Exercise: Copy the following material word for word, keeping every line and its spacing unchanged.

(Beginning of Information shown)

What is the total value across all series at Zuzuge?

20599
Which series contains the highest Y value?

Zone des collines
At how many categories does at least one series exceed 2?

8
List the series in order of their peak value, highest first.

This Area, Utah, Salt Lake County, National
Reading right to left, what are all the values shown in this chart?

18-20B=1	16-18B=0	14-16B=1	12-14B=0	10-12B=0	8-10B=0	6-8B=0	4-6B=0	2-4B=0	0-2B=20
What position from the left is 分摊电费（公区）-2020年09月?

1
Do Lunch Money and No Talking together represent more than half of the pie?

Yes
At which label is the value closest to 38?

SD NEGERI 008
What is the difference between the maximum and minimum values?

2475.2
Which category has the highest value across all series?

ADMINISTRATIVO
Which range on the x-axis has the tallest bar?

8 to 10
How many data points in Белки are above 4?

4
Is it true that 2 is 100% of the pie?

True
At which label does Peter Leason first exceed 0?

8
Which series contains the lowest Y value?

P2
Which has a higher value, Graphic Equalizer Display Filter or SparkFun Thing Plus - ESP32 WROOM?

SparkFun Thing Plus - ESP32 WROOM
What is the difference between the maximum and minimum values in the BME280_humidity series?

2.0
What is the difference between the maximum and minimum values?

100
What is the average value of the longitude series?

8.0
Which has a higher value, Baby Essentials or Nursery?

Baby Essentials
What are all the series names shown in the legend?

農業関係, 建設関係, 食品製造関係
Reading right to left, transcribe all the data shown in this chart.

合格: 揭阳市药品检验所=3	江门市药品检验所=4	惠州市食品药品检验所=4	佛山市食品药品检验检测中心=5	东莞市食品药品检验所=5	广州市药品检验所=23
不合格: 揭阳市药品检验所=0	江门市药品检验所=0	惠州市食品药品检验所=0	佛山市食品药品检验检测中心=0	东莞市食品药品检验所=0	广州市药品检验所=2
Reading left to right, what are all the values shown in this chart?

(End of Information shown)

Result of this task:
What is the total value across all series at Zuzuge?

20599
Which series contains the highest Y value?

Zone des collines
At how many categories does at least one series exceed 2?

8
List the series in order of their peak value, highest first.

This Area, Utah, Salt Lake County, National
Reading right to left, what are all the values shown in this chart?

18-20B=1	16-18B=0	14-16B=1	12-14B=0	10-12B=0	8-10B=0	6-8B=0	4-6B=0	2-4B=0	0-2B=20
What position from the left is 分摊电费（公区）-2020年09月?

1
Do Lunch Money and No Talking together represent more than half of the pie?

Yes
At which label is the value closest to 38?

SD NEGERI 008
What is the difference between the maximum and minimum values?

2475.2
Which category has the highest value across all series?

ADMINISTRATIVO
Which range on the x-axis has the tallest bar?

8 to 10
How many data points in Белки are above 4?

4
Is it true that 2 is 100% of the pie?

True
At which label does Peter Leason first exceed 0?

8
Which series contains the lowest Y value?

P2
Which has a higher value, Graphic Equalizer Display Filter or SparkFun Thing Plus - ESP32 WROOM?

SparkFun Thing Plus - ESP32 WROOM
What is the difference between the maximum and minimum values in the BME280_humidity series?

2.0
What is the difference between the maximum and minimum values?

100
What is the average value of the longitude series?

8.0
Which has a higher value, Baby Essentials or Nursery?

Baby Essentials
What are all the series names shown in the legend?

農業関係, 建設関係, 食品製造関係
Reading right to left, transcribe all the data shown in this chart.

合格: 揭阳市药品检验所=3	江门市药品检验所=4	惠州市食品药品检验所=4	佛山市食品药品检验检测中心=5	东莞市食品药品检验所=5	广州市药品检验所=23
不合格: 揭阳市药品检验所=0	江门市药品检验所=0	惠州市食品药品检验所=0	佛山市食品药品检验检测中心=0	东莞市食品药品检验所=0	广州市药品检验所=2
Reading left to right, what are all the values shown in this chart?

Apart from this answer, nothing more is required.